The company’s value proposition focuses on reducing costs, improving business-process efficiencies, and speeding time to market. According to Dan Jankowski, senior vice president of global communications, the automation dramatically reduces the time normally devoted to purchasing processes of all sorts. In an auction, for example, participants not only have improved visibility into the actions of the other players, but the whole process is done in record time. "When you lose the bid in an online auction, you lose it really fast. So you can cut your losses and get on to other things."
Covisint’s revenue model is unusual: they take a set-up fee and, thereafter, a percentage of the money saved by buyers, with a cap.

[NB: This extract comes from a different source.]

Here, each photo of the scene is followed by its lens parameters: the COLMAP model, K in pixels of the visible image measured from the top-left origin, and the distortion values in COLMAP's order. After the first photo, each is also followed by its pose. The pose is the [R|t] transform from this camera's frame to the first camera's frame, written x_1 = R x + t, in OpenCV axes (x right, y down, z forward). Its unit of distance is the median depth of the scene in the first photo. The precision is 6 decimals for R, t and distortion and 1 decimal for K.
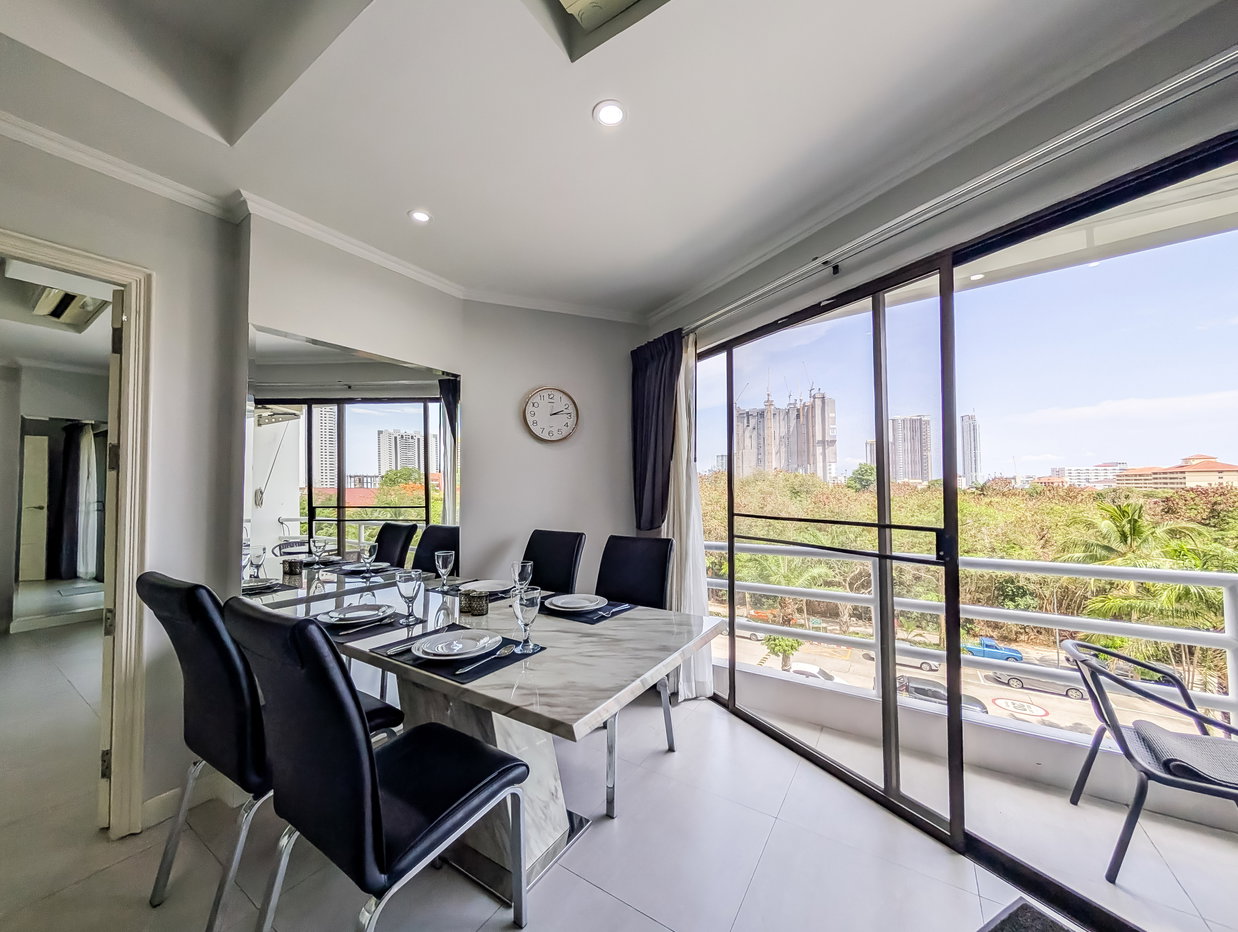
lens RADIAL K [[450.7, 0, 625.5], [0, 450.7, 474.6], [0, 0, 1]] dist [-0.000023, -0.000070]
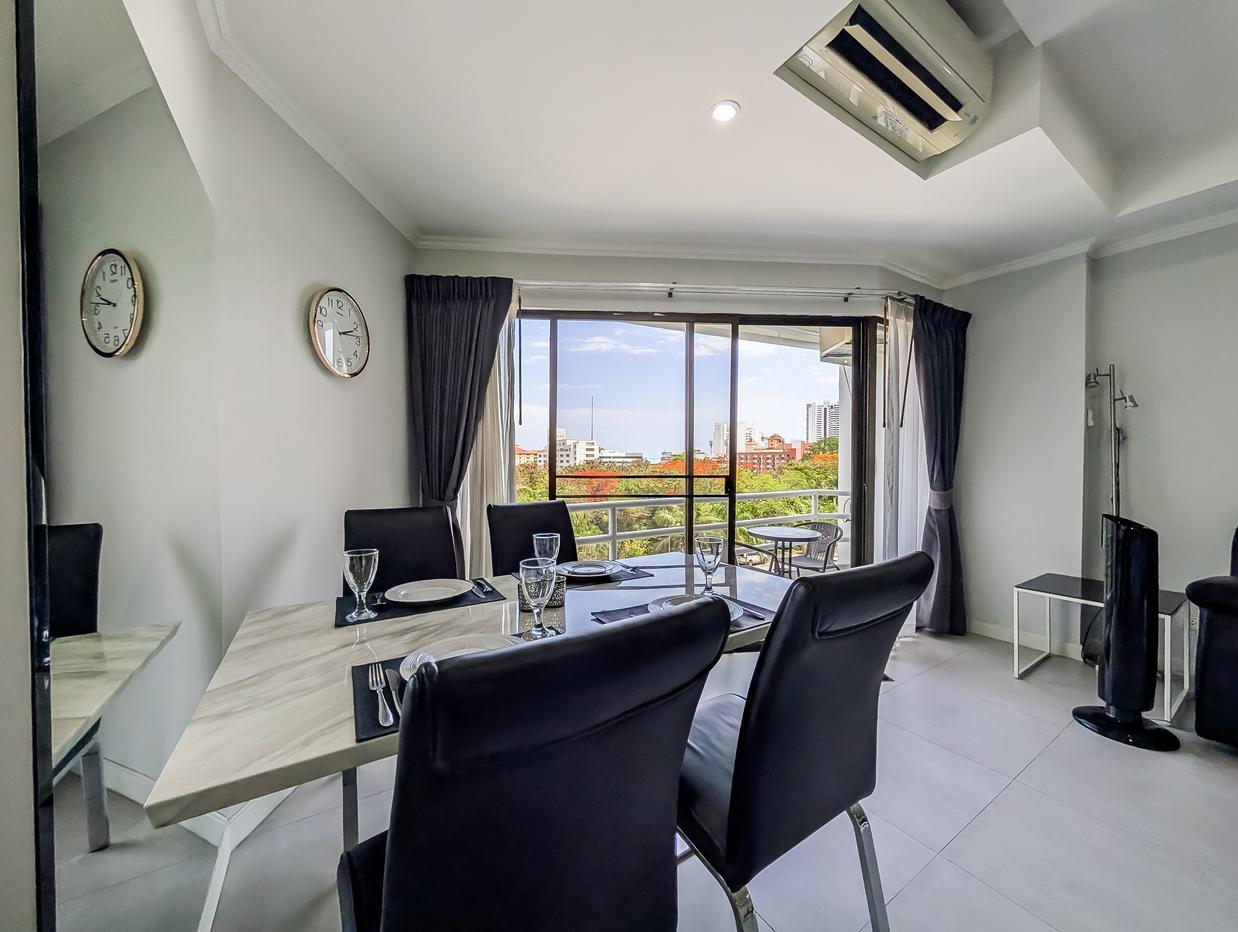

Even though more than 7,000 companies are already participating in Covisint, Jankowski recognizes that the long-term key to success will be its ability to convert the slow-adopters. "We still need to educate the market on how our tools work," says Jankowski. "There’s a long history of difficult relations in our industry, and plenty of reluctance still out there. Consider this: last year DaimlerChrysler announced that they would demand a 5% cost reduction from al their suppliers, across the board. No wonder there’s fear out there. This is an intensely competitive industry."
Covisint also must continue to evolve with the industry. Jankowski is confident that he is now ahead of the marketplace, technologically, and in terms of introducing efficiencies into industry processes. But the industry will eventually catch up, and change its internal processes. So Covisint plans to stay one step ahead.
Its strategy for attracting new users by making itself an indispensable hub of information to the automotive industry. "Everyone needs to keep technology costs in line. We want to become the de facto standard for the flow of information and communication in the automotive world."